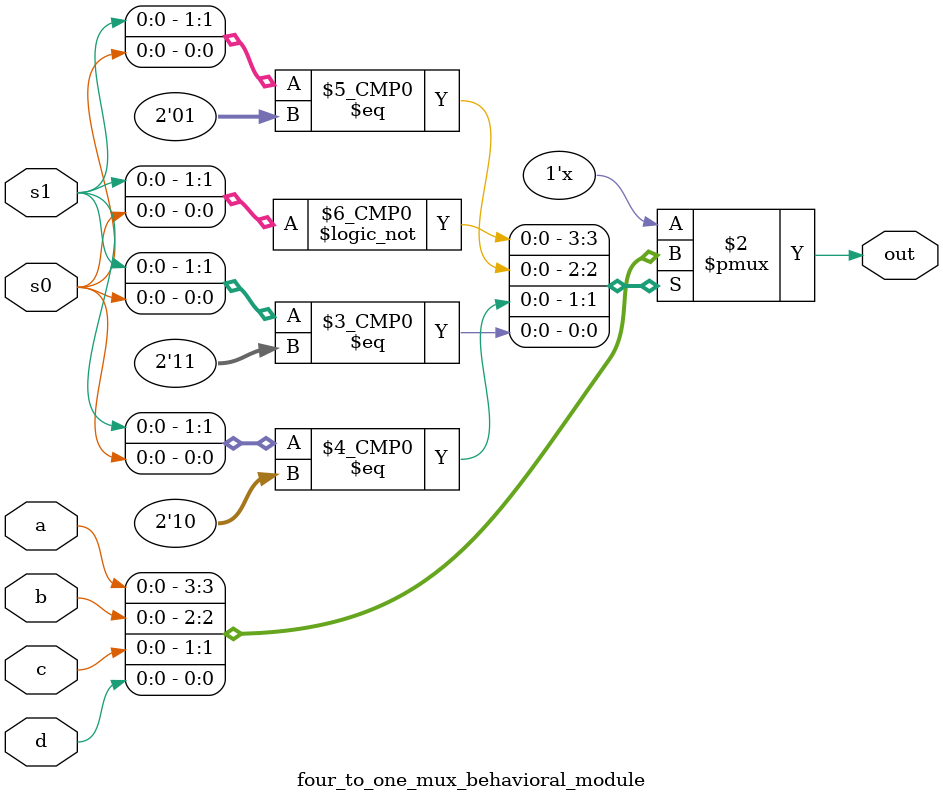
<source format=v>

module four_to_one_mux_behavioral_module (a, b, c, d, s0, s1, out);
	input a, b, c, d;
	input s0, s1;	
	output out;
	reg out;
	
	always@(a or b or c or d or s0 or s1)
	begin
		case({s1, s0})
			2'b00 : out = a;
			2'b01 : out = b;
			2'b10 : out = c;
			2'b11 : out = d;
		endcase
	end

endmodule

</source>
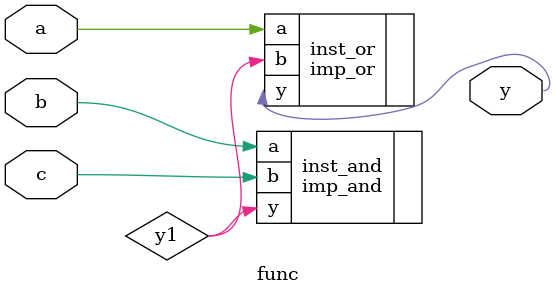
<source format=v>
module func(a,b,c,y);
input a,b,c;
output y;

wire y1;

imp_and inst_and(.a(b),.b(c),.y(y1));
imp_or inst_or(.a(a),.b(y1),.y(y));

endmodule
</source>
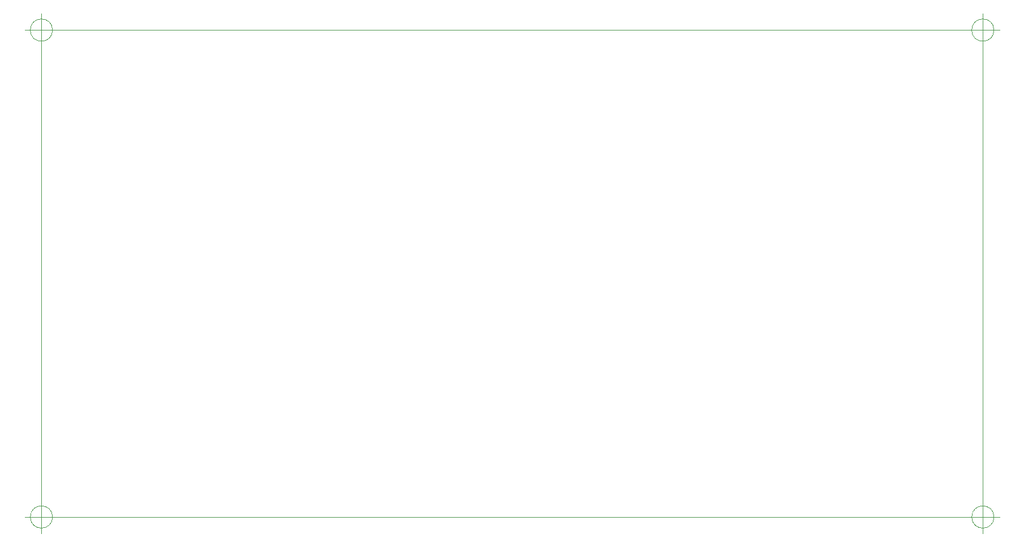
<source format=gbr>
G04 #@! TF.GenerationSoftware,KiCad,Pcbnew,(5.1.8-0-10_14)*
G04 #@! TF.CreationDate,2020-12-01T12:54:20-05:00*
G04 #@! TF.ProjectId,Rockman Chorus ver 2.0,526f636b-6d61-46e2-9043-686f72757320,rev?*
G04 #@! TF.SameCoordinates,Original*
G04 #@! TF.FileFunction,Profile,NP*
%FSLAX46Y46*%
G04 Gerber Fmt 4.6, Leading zero omitted, Abs format (unit mm)*
G04 Created by KiCad (PCBNEW (5.1.8-0-10_14)) date 2020-12-01 12:54:20*
%MOMM*%
%LPD*%
G01*
G04 APERTURE LIST*
G04 #@! TA.AperFunction,Profile*
%ADD10C,0.100000*%
G04 #@! TD*
G04 APERTURE END LIST*
D10*
X15875000Y-13970000D02*
X15875000Y-86995000D01*
X17541666Y-13970000D02*
G75*
G03*
X17541666Y-13970000I-1666666J0D01*
G01*
X13375000Y-13970000D02*
X18375000Y-13970000D01*
X15875000Y-11470000D02*
X15875000Y-16470000D01*
X17541666Y-86995000D02*
G75*
G03*
X17541666Y-86995000I-1666666J0D01*
G01*
X13375000Y-86995000D02*
X18375000Y-86995000D01*
X15875000Y-84495000D02*
X15875000Y-89495000D01*
X158511666Y-86995000D02*
G75*
G03*
X158511666Y-86995000I-1666666J0D01*
G01*
X154345000Y-86995000D02*
X159345000Y-86995000D01*
X156845000Y-84495000D02*
X156845000Y-89495000D01*
X158511666Y-13970000D02*
G75*
G03*
X158511666Y-13970000I-1666666J0D01*
G01*
X154345000Y-13970000D02*
X159345000Y-13970000D01*
X156845000Y-11470000D02*
X156845000Y-16470000D01*
X15875000Y-86995000D02*
X156845000Y-86995000D01*
X156845000Y-13970000D02*
X156845000Y-86995000D01*
X15875000Y-13970000D02*
X156845000Y-13970000D01*
M02*

</source>
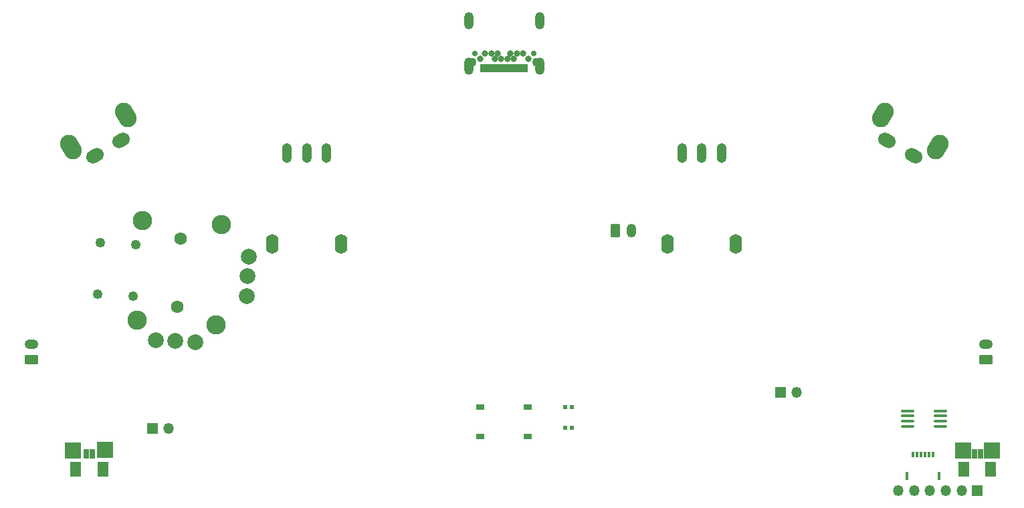
<source format=gbr>
%TF.GenerationSoftware,KiCad,Pcbnew,8.0.2*%
%TF.CreationDate,2024-07-13T20:06:51-07:00*%
%TF.ProjectId,UGC_Main,5547435f-4d61-4696-9e2e-6b696361645f,rev?*%
%TF.SameCoordinates,Original*%
%TF.FileFunction,Soldermask,Bot*%
%TF.FilePolarity,Negative*%
%FSLAX46Y46*%
G04 Gerber Fmt 4.6, Leading zero omitted, Abs format (unit mm)*
G04 Created by KiCad (PCBNEW 8.0.2) date 2024-07-13 20:06:51*
%MOMM*%
%LPD*%
G01*
G04 APERTURE LIST*
G04 Aperture macros list*
%AMRoundRect*
0 Rectangle with rounded corners*
0 $1 Rounding radius*
0 $2 $3 $4 $5 $6 $7 $8 $9 X,Y pos of 4 corners*
0 Add a 4 corners polygon primitive as box body*
4,1,4,$2,$3,$4,$5,$6,$7,$8,$9,$2,$3,0*
0 Add four circle primitives for the rounded corners*
1,1,$1+$1,$2,$3*
1,1,$1+$1,$4,$5*
1,1,$1+$1,$6,$7*
1,1,$1+$1,$8,$9*
0 Add four rect primitives between the rounded corners*
20,1,$1+$1,$2,$3,$4,$5,0*
20,1,$1+$1,$4,$5,$6,$7,0*
20,1,$1+$1,$6,$7,$8,$9,0*
20,1,$1+$1,$8,$9,$2,$3,0*%
%AMHorizOval*
0 Thick line with rounded ends*
0 $1 width*
0 $2 $3 position (X,Y) of the first rounded end (center of the circle)*
0 $4 $5 position (X,Y) of the second rounded end (center of the circle)*
0 Add line between two ends*
20,1,$1,$2,$3,$4,$5,0*
0 Add two circle primitives to create the rounded ends*
1,1,$1,$2,$3*
1,1,$1,$4,$5*%
G04 Aperture macros list end*
%ADD10R,2.000000X2.000000*%
%ADD11RoundRect,0.102000X0.250000X0.500000X-0.250000X0.500000X-0.250000X-0.500000X0.250000X-0.500000X0*%
%ADD12RoundRect,0.102000X0.600000X0.850000X-0.600000X0.850000X-0.600000X-0.850000X0.600000X-0.850000X0*%
%ADD13R,1.350000X1.350000*%
%ADD14O,1.350000X1.350000*%
%ADD15C,2.450000*%
%ADD16C,1.600000*%
%ADD17C,1.250000*%
%ADD18C,2.000000*%
%ADD19HorizOval,2.250000X-0.250000X0.433013X0.250000X-0.433013X0*%
%ADD20HorizOval,1.700000X0.259808X0.150000X-0.259808X-0.150000X0*%
%ADD21HorizOval,2.250000X-0.250000X-0.433013X0.250000X0.433013X0*%
%ADD22HorizOval,1.700000X0.259808X-0.150000X-0.259808X0.150000X0*%
%ADD23R,1.000000X0.750000*%
%ADD24R,0.500000X0.550000*%
%ADD25RoundRect,0.250000X0.625000X-0.350000X0.625000X0.350000X-0.625000X0.350000X-0.625000X-0.350000X0*%
%ADD26O,1.750000X1.200000*%
%ADD27R,0.300000X0.700000*%
%ADD28R,0.300000X1.000000*%
%ADD29O,1.250000X2.500000*%
%ADD30O,1.600000X2.500000*%
%ADD31RoundRect,0.250000X-0.350000X-0.625000X0.350000X-0.625000X0.350000X0.625000X-0.350000X0.625000X0*%
%ADD32O,1.200000X1.750000*%
%ADD33C,0.700000*%
%ADD34RoundRect,0.102000X-0.175000X0.445000X-0.175000X-0.445000X0.175000X-0.445000X0.175000X0.445000X0*%
%ADD35C,0.804000*%
%ADD36O,1.204000X2.204000*%
%ADD37C,1.104000*%
%ADD38RoundRect,0.100000X0.712500X0.100000X-0.712500X0.100000X-0.712500X-0.100000X0.712500X-0.100000X0*%
G04 APERTURE END LIST*
D10*
%TO.C,TP4*%
X167995600Y-139065000D03*
%TD*%
%TO.C,TP3*%
X163931600Y-139090400D03*
%TD*%
D11*
%TO.C,J10*%
X166363600Y-139564800D03*
X165563600Y-139564800D03*
D12*
X167663600Y-141514800D03*
X164263600Y-141514800D03*
%TD*%
D13*
%TO.C,J8*%
X253457200Y-131775200D03*
D14*
X255457200Y-131775200D03*
%TD*%
D15*
%TO.C,SW6*%
X172671539Y-110006388D03*
X172009489Y-122639052D03*
D16*
X177558707Y-112290293D03*
X177108617Y-120878507D03*
D15*
X182657835Y-110529748D03*
X181995785Y-123162412D03*
D17*
X171861497Y-113043156D03*
X171521313Y-119534248D03*
X167367664Y-112807644D03*
X167027480Y-119298736D03*
D18*
X174381765Y-125141637D03*
X176878339Y-125272477D03*
X179374913Y-125403317D03*
X185890899Y-119536297D03*
X186021739Y-117039723D03*
X186152579Y-114543149D03*
%TD*%
D19*
%TO.C,SW7*%
X163618112Y-100644336D03*
X170546316Y-96644336D03*
D20*
X166643465Y-101784400D03*
X170020963Y-99834400D03*
%TD*%
D21*
%TO.C,SW8*%
X266420998Y-96644336D03*
X273349202Y-100644336D03*
D22*
X266946351Y-99834400D03*
X270323849Y-101784400D03*
%TD*%
D13*
%TO.C,J4*%
X278380200Y-144195800D03*
D14*
X276380200Y-144195800D03*
X274380200Y-144195800D03*
X272380200Y-144195800D03*
X270380200Y-144195800D03*
X268380200Y-144195800D03*
%TD*%
D13*
%TO.C,J9*%
X173955200Y-136347200D03*
D14*
X175955200Y-136347200D03*
%TD*%
D23*
%TO.C,SW14*%
X221483657Y-133609400D03*
X215483657Y-133609400D03*
X221483657Y-137359400D03*
X215483657Y-137359400D03*
%TD*%
D10*
%TO.C,TP1*%
X276555200Y-139090400D03*
%TD*%
D24*
%TO.C,SW15*%
X227025200Y-136245600D03*
X226225200Y-136245600D03*
X227025200Y-133595600D03*
X226225200Y-133595600D03*
%TD*%
D25*
%TO.C,J7*%
X279501600Y-127635000D03*
D26*
X279501600Y-125635000D03*
%TD*%
D27*
%TO.C,J13*%
X272740173Y-139656580D03*
X272240173Y-139656580D03*
X271740173Y-139656580D03*
X271240173Y-139656580D03*
X270740173Y-139656580D03*
X270240173Y-139656580D03*
D28*
X273530173Y-142306580D03*
X269450173Y-142306580D03*
%TD*%
D29*
%TO.C,RV2*%
X243483657Y-101434400D03*
X240983657Y-101434400D03*
X245983657Y-101434400D03*
D30*
X247833657Y-112934400D03*
X239133657Y-112934400D03*
%TD*%
D10*
%TO.C,TP2*%
X280199742Y-139096669D03*
%TD*%
D11*
%TO.C,J1*%
X278784000Y-139564800D03*
X277984000Y-139564800D03*
D12*
X280084000Y-141514800D03*
X276684000Y-141514800D03*
%TD*%
D31*
%TO.C,B1*%
X232547596Y-111285471D03*
D32*
X234547596Y-111285471D03*
%TD*%
D25*
%TO.C,J6*%
X158623000Y-127635000D03*
D26*
X158623000Y-125635000D03*
%TD*%
D33*
%TO.C,J5*%
X214758635Y-88804400D03*
X222208635Y-88804400D03*
D34*
X215733635Y-90709400D03*
X216233635Y-90709400D03*
X216733635Y-90709400D03*
X217233635Y-90709400D03*
X217733635Y-90709400D03*
X218233635Y-90709400D03*
X218733635Y-90709400D03*
X219233635Y-90709400D03*
X219733635Y-90709400D03*
X220233635Y-90709400D03*
X220733635Y-90709400D03*
X221233635Y-90709400D03*
D35*
X221533635Y-89504400D03*
X220883635Y-88804400D03*
X220083635Y-88804400D03*
X219683635Y-89504400D03*
X219283635Y-88804400D03*
X218883635Y-89504400D03*
X218083635Y-89504400D03*
X217683635Y-88804400D03*
X217283635Y-89504400D03*
X216883635Y-88804400D03*
X216083635Y-88804400D03*
X215433635Y-89504400D03*
D36*
X213983635Y-84704400D03*
D37*
X214433635Y-89904400D03*
D36*
X213983635Y-90454400D03*
X222983635Y-84704400D03*
D37*
X222533635Y-89904400D03*
D36*
X222983635Y-90454400D03*
%TD*%
D38*
%TO.C,U7*%
X273740100Y-134102200D03*
X273740100Y-134752200D03*
X273740100Y-135402200D03*
X273740100Y-136052200D03*
X269515100Y-136052200D03*
X269515100Y-135402200D03*
X269515100Y-134752200D03*
X269515100Y-134102200D03*
%TD*%
D29*
%TO.C,RV1*%
X193483657Y-101434400D03*
X190983657Y-101434400D03*
X195983657Y-101434400D03*
D30*
X197833657Y-112934400D03*
X189133657Y-112934400D03*
%TD*%
M02*

</source>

------------------------------------

• Problem requirements: Please, without any of the pictures, set down exactly the lines from the beginning of the listing to the line that contains "module func(a,b,c,y);", inclusive.

• Solution to this exercise:
<source format=v>

module four_to_one_mux_behavioral_module (a, b, c, d, s0, s1, out);
	input a, b, c, d;
	input s0, s1;	
	output out;
	reg out;
	
	always@(a or b or c or d or s0 or s1)
	begin
		case({s1, s0})
			2'b00 : out = a;
			2'b01 : out = b;
			2'b10 : out = c;
			2'b11 : out = d;
		endcase
	end

endmodule

</source>
<source format=v>
module func(a,b,c,y);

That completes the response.